__Problem details__
Report each line of the items below that contains the string "pose".

__Data extract__
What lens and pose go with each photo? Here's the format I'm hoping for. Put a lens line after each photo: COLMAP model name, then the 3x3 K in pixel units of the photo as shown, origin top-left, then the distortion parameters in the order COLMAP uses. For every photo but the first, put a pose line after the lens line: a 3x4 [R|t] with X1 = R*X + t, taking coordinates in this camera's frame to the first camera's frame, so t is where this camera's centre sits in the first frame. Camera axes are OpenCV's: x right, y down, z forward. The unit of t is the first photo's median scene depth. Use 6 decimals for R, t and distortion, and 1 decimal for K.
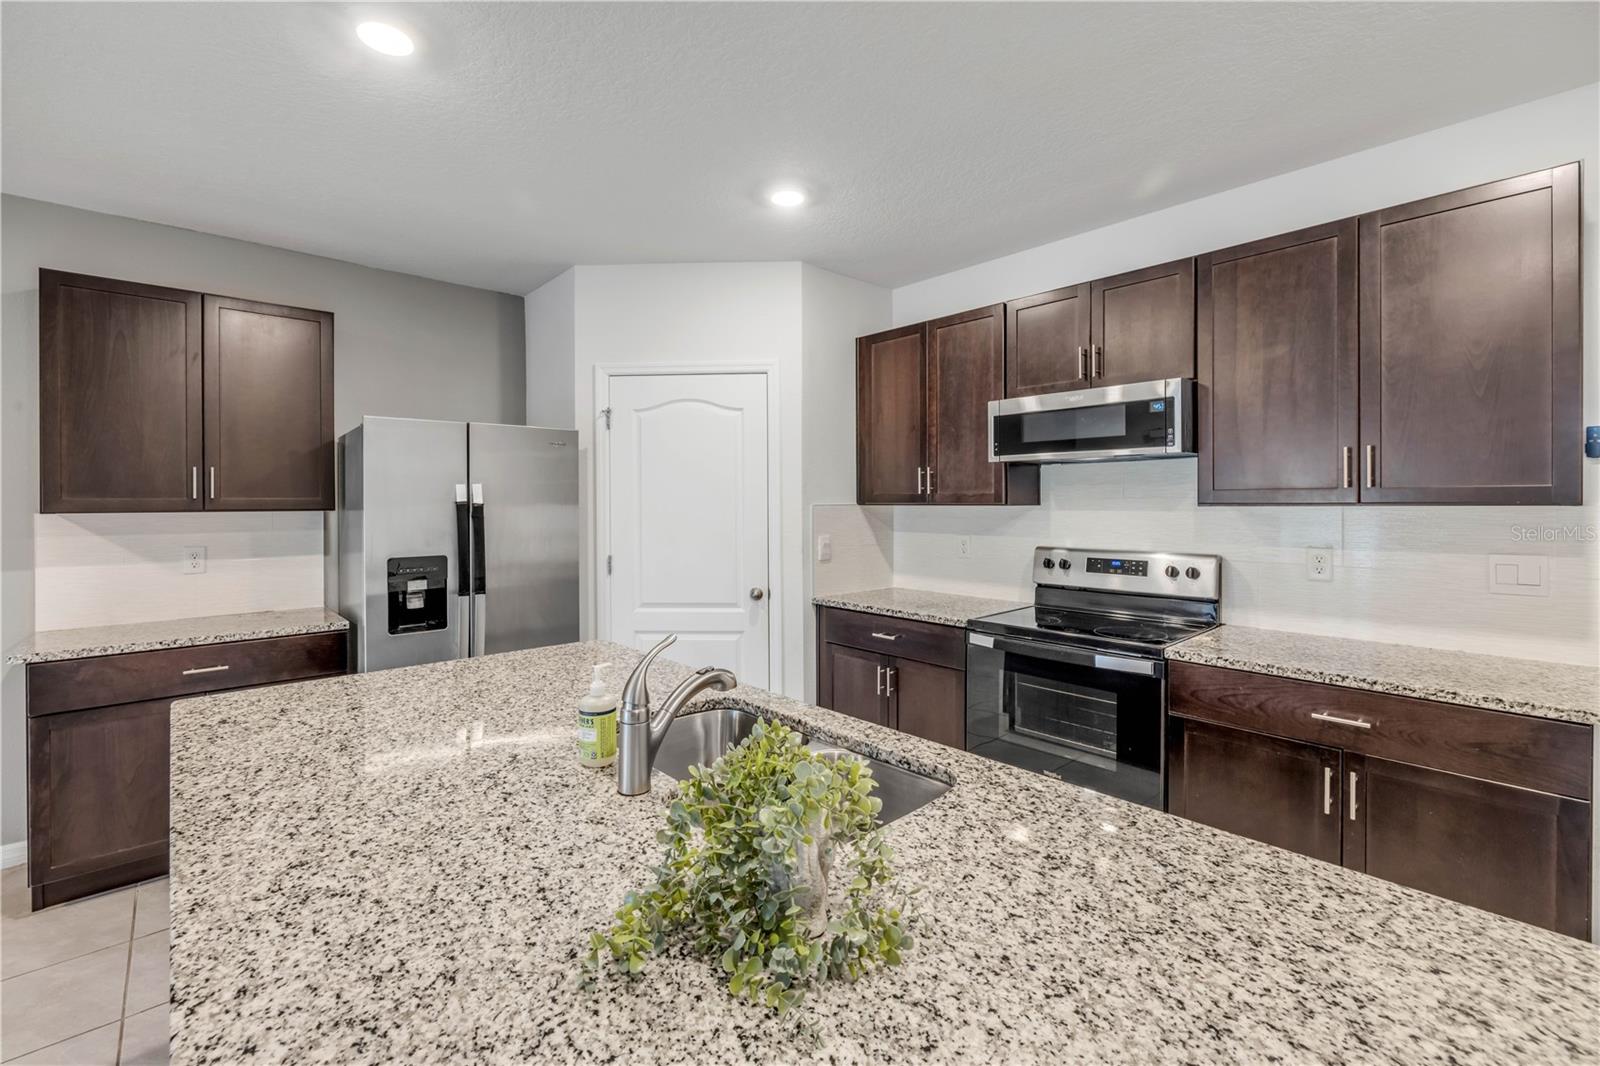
lens RADIAL K [[680.3, 0, 795.0], [0, 680.3, 506.4], [0, 0, 1]] dist [0.002436, -0.000500]
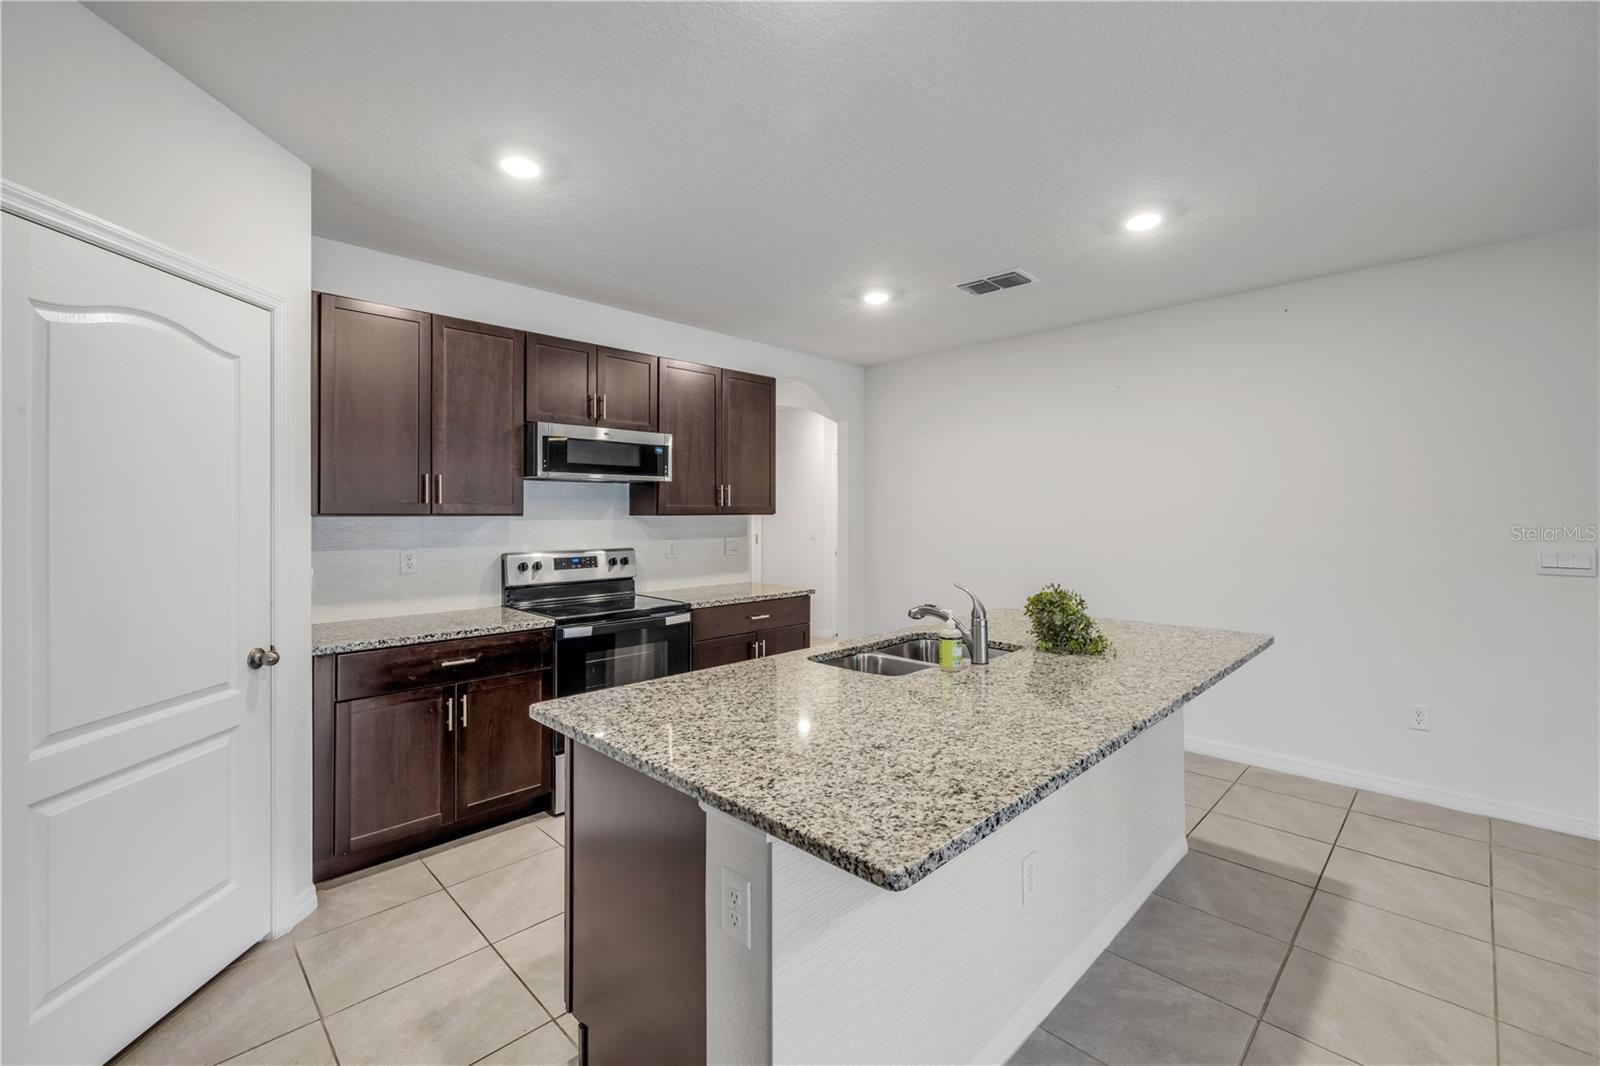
lens RADIAL K [[680.3, 0, 792.5], [0, 680.3, 511.5], [0, 0, 1]] dist [0.002436, -0.000500]
pose [[-0.038802, 0.005973, 0.999229, -0.841278], [0.008284, 0.999950, -0.005655, 0.001395], [-0.999213, 0.008058, -0.038849, 0.637224]]
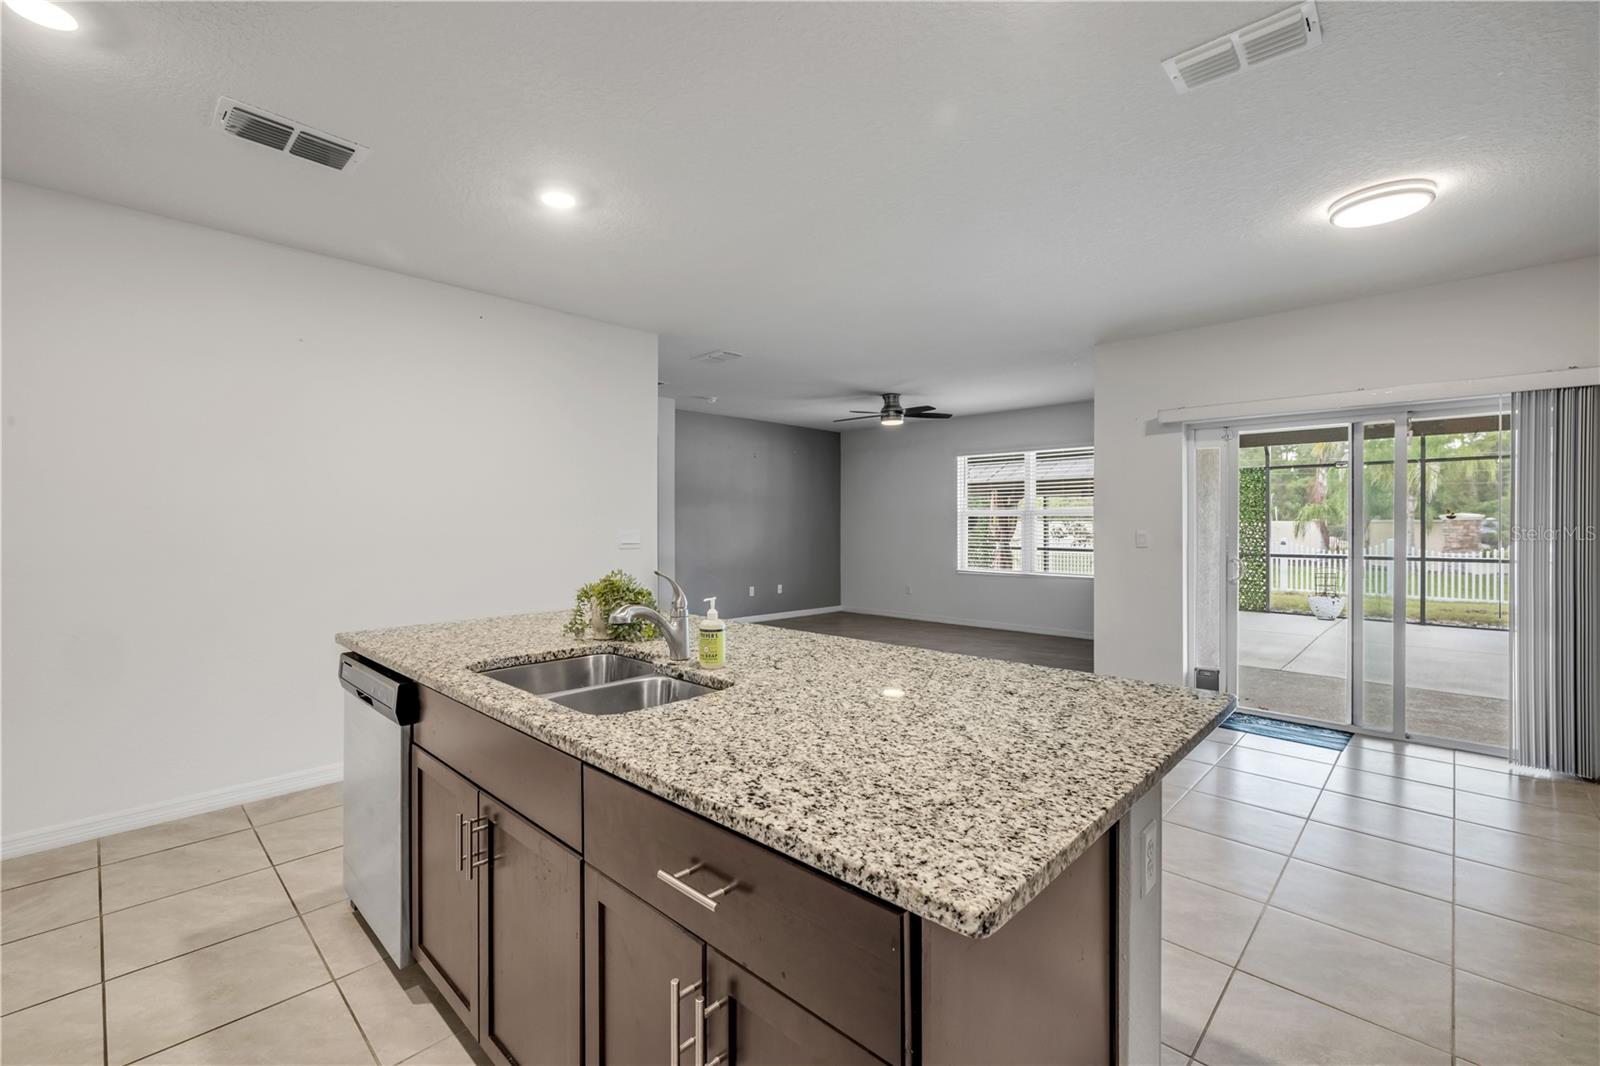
lens RADIAL K [[680.3, 0, 801.6], [0, 680.3, 534.5], [0, 0, 1]] dist [0.002436, -0.000500]
pose [[-0.997434, 0.004474, -0.071450, -0.164640], [0.002799, 0.999719, 0.023525, 0.029819], [0.071535, 0.023264, -0.997167, 1.068984]]
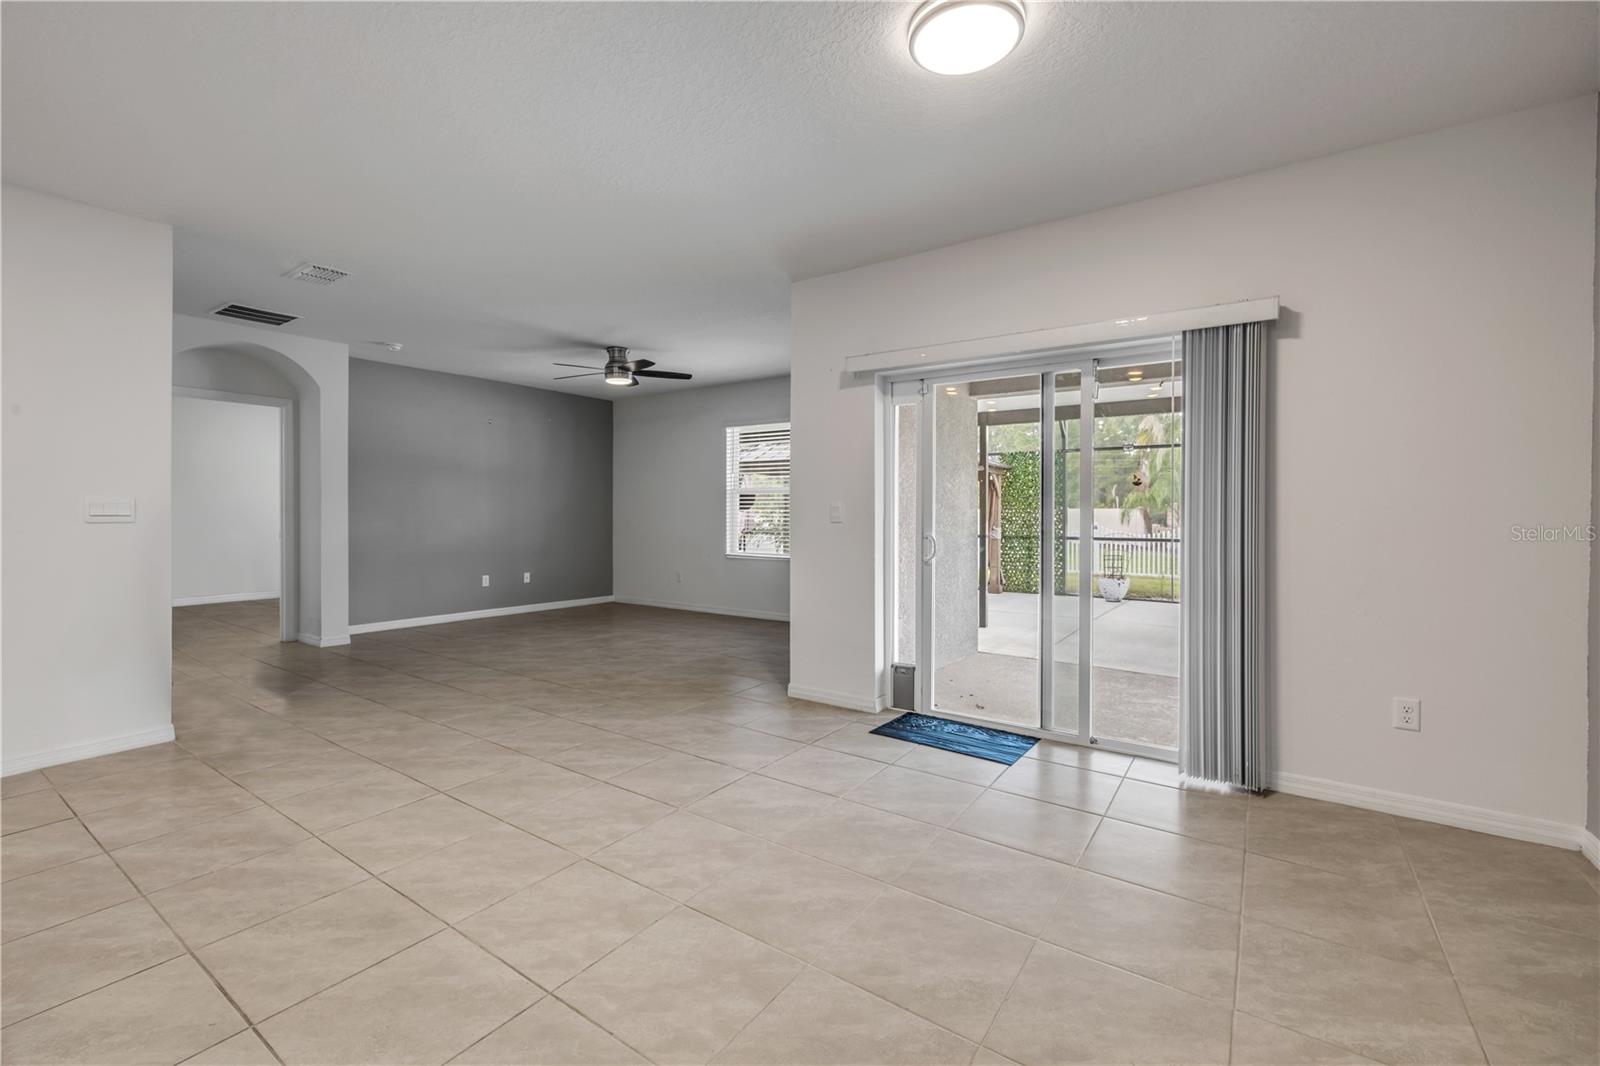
lens RADIAL K [[680.3, 0, 793.9], [0, 680.3, 520.0], [0, 0, 1]] dist [0.002436, -0.000500]
pose [[-0.975231, 0.003296, -0.221164, -0.729201], [-0.000761, 0.999833, 0.018256, 0.074853], [0.221188, 0.017972, -0.975066, 0.808850]]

__Finished task__
What lens and pose go with each photo? Here's the format I'm hoping for. Put a lens line after each photo: COLMAP model name, then the 3x3 K in pixel units of the photo as shown, origin top-left, then the distortion parameters in the order COLMAP uses. For every photo but the first, put a pose line after the lens line: a 3x4 [R|t] with X1 = R*X + t, taking coordinates in this camera's frame to the first camera's frame, so t is where this camera's centre sits in the first frame. Camera axes are OpenCV's: x right, y down, z forward. The unit of t is the first photo's median scene depth. Use 6 decimals for R, t and distortion, and 1 decimal for K.
pose [[-0.038802, 0.005973, 0.999229, -0.841278], [0.008284, 0.999950, -0.005655, 0.001395], [-0.999213, 0.008058, -0.038849, 0.637224]]
pose [[-0.997434, 0.004474, -0.071450, -0.164640], [0.002799, 0.999719, 0.023525, 0.029819], [0.071535, 0.023264, -0.997167, 1.068984]]
pose [[-0.975231, 0.003296, -0.221164, -0.729201], [-0.000761, 0.999833, 0.018256, 0.074853], [0.221188, 0.017972, -0.975066, 0.808850]]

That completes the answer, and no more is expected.